■ Your objective
Copy each line below that contains the string "нарушений", matching case exactly.

■ Recorded information
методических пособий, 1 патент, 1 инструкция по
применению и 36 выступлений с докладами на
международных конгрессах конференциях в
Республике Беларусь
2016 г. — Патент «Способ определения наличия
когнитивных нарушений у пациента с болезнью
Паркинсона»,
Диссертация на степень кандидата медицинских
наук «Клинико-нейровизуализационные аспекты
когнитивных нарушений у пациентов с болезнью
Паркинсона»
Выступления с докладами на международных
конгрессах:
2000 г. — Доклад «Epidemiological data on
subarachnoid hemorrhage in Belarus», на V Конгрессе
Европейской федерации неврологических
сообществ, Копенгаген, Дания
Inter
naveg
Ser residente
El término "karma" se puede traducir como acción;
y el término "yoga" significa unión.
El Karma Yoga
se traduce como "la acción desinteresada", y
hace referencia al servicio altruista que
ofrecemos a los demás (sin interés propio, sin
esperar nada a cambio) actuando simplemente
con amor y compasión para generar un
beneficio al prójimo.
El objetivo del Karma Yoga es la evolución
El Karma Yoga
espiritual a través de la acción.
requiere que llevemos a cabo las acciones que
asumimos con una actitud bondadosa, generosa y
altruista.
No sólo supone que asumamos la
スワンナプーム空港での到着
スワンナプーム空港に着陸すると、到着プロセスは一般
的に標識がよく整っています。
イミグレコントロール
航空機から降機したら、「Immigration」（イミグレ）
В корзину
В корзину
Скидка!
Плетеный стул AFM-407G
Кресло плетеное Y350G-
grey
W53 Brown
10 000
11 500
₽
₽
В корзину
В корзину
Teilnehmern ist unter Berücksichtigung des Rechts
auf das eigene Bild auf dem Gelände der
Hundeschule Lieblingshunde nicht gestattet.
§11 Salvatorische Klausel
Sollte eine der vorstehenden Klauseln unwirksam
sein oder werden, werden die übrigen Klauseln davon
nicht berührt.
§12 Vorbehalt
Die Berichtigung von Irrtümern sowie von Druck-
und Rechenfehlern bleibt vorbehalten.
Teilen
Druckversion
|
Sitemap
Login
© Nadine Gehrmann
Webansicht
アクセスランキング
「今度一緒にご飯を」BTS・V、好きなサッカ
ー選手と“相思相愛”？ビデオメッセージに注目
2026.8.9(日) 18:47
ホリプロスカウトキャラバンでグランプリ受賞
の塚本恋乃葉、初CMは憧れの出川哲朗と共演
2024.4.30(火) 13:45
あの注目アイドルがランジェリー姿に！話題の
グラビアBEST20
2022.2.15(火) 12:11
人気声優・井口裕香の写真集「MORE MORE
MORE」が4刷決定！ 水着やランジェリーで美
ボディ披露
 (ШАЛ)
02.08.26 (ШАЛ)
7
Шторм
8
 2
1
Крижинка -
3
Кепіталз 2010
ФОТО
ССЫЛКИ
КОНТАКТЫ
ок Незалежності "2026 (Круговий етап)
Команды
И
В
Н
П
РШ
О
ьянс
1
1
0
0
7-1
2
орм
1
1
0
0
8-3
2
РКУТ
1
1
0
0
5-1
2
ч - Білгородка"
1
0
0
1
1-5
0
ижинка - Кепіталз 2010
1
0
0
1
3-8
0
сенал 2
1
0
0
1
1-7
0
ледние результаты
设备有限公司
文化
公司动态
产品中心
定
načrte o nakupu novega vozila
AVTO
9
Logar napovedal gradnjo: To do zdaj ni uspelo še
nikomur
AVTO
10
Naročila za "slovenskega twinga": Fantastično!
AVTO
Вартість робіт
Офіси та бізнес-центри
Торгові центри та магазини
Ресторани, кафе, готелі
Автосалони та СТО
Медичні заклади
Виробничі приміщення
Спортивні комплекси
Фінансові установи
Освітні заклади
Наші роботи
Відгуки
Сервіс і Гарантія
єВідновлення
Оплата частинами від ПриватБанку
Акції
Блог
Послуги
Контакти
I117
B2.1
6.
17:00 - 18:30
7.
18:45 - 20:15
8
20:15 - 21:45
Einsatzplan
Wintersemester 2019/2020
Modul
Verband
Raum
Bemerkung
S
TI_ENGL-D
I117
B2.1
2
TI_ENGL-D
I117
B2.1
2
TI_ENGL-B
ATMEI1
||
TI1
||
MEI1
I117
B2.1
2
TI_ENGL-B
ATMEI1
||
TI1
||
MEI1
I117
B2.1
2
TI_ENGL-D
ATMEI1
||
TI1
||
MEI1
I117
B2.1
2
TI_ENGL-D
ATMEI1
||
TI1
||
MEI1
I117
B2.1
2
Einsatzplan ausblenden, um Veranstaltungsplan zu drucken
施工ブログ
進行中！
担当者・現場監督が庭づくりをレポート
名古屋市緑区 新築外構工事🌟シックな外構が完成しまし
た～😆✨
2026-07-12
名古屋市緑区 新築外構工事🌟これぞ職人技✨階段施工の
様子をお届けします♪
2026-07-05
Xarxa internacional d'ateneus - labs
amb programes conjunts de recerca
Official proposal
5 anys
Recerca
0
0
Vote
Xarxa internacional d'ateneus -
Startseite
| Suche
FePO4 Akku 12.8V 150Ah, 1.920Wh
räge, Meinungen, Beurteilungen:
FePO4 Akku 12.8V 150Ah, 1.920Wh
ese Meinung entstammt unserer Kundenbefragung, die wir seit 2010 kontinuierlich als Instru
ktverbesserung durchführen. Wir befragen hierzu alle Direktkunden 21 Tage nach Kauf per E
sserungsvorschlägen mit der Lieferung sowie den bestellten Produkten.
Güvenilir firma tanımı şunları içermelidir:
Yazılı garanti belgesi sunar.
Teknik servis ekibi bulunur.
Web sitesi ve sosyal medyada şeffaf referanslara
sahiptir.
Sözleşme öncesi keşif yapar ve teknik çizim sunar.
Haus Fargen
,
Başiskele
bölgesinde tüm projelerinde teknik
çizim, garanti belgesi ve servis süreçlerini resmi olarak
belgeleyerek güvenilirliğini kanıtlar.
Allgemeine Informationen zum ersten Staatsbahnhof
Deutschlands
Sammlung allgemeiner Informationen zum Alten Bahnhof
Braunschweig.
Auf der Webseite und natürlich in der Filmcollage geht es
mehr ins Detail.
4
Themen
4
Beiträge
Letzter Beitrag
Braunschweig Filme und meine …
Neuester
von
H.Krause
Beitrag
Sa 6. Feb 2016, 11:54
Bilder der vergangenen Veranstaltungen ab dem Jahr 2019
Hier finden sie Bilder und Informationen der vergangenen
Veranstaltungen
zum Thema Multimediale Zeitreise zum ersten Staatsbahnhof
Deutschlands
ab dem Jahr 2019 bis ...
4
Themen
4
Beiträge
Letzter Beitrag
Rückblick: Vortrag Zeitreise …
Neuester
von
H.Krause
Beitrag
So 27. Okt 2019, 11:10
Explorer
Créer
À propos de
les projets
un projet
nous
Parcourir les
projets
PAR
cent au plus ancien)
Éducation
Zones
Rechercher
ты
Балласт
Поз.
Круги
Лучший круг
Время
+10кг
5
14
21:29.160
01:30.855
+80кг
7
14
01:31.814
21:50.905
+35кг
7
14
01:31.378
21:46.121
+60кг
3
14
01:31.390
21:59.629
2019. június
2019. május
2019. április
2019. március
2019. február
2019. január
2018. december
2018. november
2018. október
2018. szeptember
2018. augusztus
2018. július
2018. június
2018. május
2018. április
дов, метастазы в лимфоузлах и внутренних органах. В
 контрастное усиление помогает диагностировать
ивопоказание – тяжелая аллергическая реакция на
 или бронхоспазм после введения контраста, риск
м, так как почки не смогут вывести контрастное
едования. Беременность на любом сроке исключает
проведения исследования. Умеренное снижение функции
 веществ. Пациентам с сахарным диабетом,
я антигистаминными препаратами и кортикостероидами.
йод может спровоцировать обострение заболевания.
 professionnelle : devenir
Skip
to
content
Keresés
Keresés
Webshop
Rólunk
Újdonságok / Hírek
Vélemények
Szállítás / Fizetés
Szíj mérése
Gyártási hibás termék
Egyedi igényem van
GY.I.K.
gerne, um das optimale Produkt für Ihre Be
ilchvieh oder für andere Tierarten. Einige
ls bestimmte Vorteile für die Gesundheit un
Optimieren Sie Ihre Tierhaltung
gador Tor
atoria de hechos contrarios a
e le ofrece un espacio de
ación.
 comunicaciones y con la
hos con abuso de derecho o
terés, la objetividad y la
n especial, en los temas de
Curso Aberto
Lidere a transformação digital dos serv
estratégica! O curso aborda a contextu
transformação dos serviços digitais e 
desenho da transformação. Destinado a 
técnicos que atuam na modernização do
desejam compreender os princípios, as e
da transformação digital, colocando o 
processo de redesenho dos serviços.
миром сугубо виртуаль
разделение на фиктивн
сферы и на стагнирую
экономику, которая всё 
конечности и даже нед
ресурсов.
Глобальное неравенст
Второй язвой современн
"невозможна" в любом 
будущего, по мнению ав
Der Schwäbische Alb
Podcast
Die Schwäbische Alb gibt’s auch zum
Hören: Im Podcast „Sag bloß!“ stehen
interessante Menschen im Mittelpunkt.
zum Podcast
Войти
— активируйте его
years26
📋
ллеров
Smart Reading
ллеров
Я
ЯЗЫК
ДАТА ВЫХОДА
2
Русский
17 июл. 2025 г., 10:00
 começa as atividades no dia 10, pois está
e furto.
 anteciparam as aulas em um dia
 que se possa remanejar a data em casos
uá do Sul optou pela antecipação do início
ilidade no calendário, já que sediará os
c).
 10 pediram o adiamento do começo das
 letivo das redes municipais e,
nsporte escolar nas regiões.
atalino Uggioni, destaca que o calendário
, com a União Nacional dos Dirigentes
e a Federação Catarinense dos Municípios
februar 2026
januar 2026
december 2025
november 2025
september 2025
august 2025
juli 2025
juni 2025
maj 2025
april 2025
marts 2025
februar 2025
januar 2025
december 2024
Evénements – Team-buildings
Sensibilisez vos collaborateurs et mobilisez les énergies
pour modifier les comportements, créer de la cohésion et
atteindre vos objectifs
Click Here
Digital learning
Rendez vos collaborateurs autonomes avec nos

■ Answer section
когнитивных нарушений у пациента с болезнью
когнитивных нарушений у пациентов с болезнью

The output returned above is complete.